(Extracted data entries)
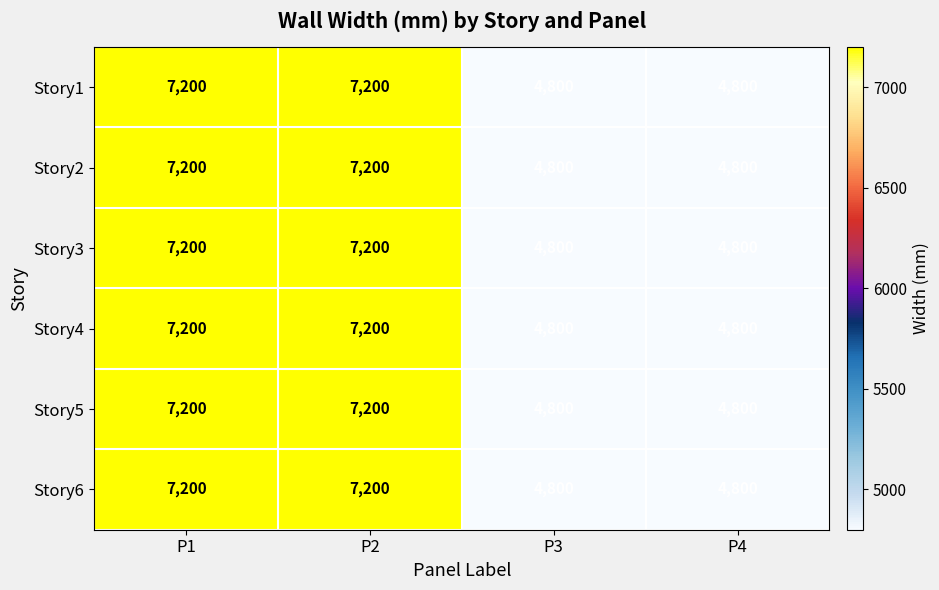

What is the lowest value of the Story6 series?

4800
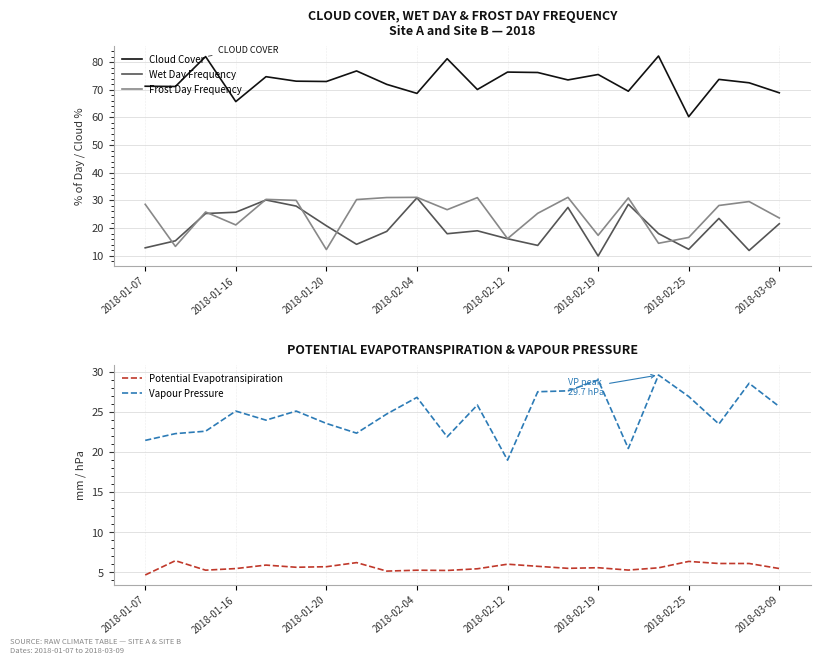

The Frost Day Frequency series shows 23.6 at 2018-03-09. True or false?

True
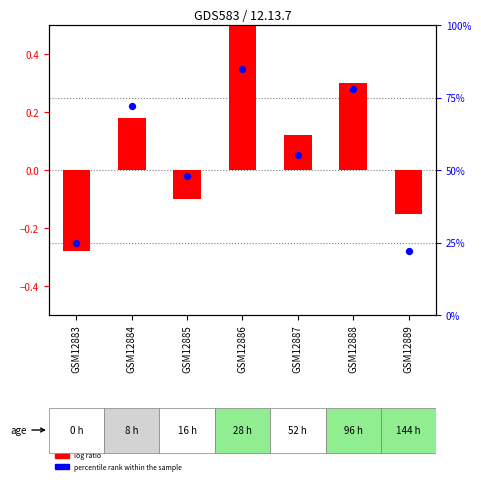

What is the total value across all series at GSM12887?

55.1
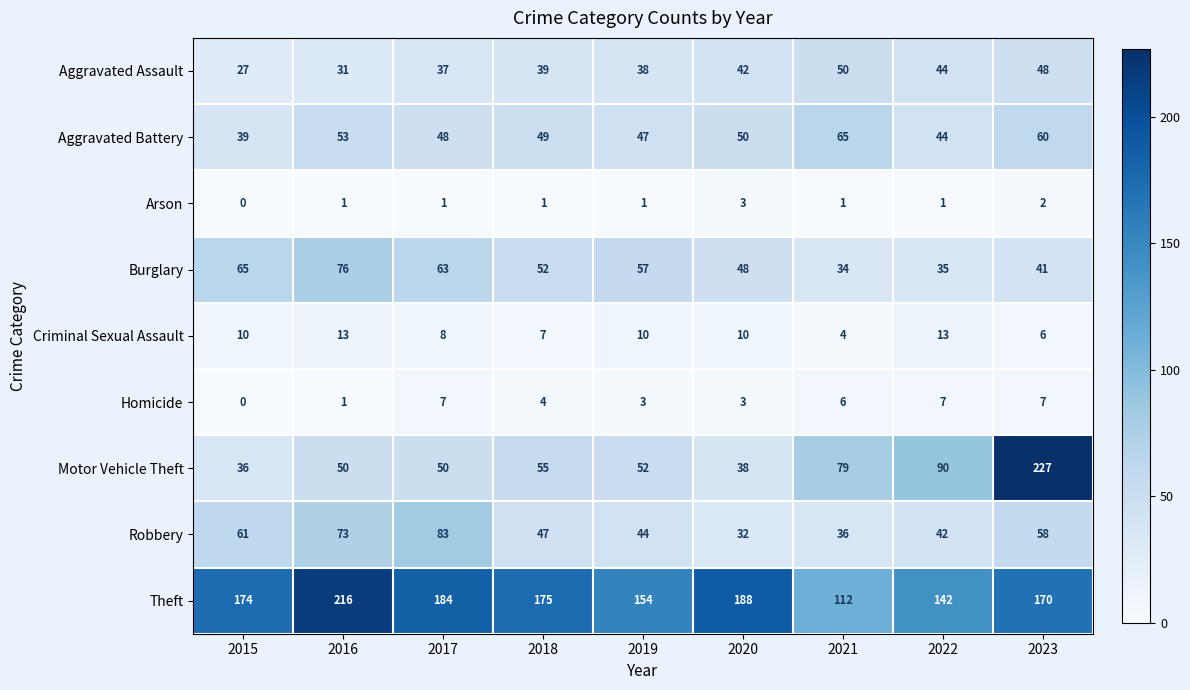

What is the sum of the Aggravated Battery values at 2023 and 2019?

107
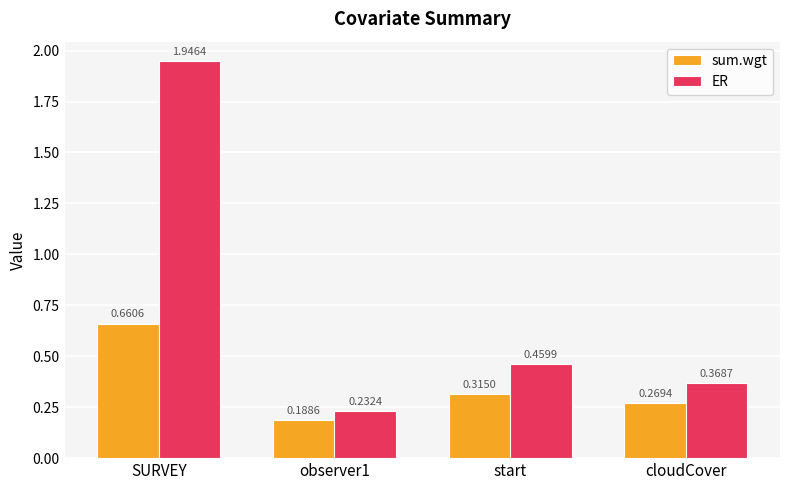

At which category does the chart reach its peak across all series?

SURVEY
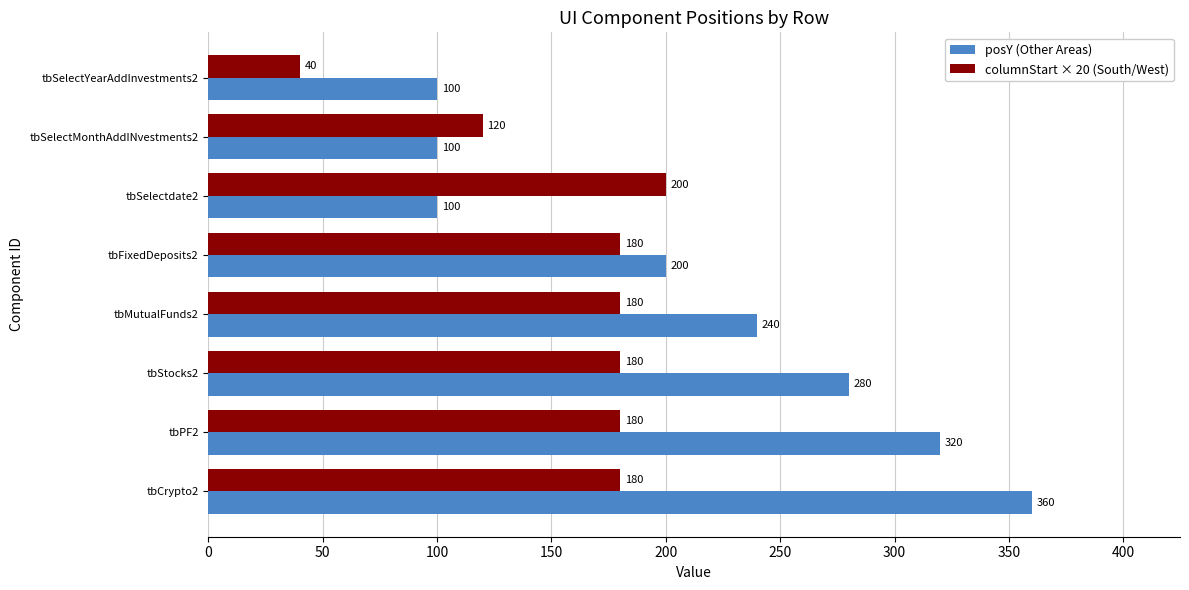

What is the sum of all columnStart × 20 (South/West) values?

1260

__Task item__. Rewrite the entries with every occurrence of "series" changed to "data series" and everything else kept the same. Omit the pictures from your output.

__Result__.
What is the lowest value of the Story6 data series?

4800

The Frost Day Frequency data series shows 23.6 at 2018-03-09. True or false?

True

What is the total value across all data series at GSM12887?

55.1

What is the sum of the Aggravated Battery values at 2023 and 2019?

107

At which category does the chart reach its peak across all data series?

SURVEY

What is the sum of all columnStart × 20 (South/West) values?

1260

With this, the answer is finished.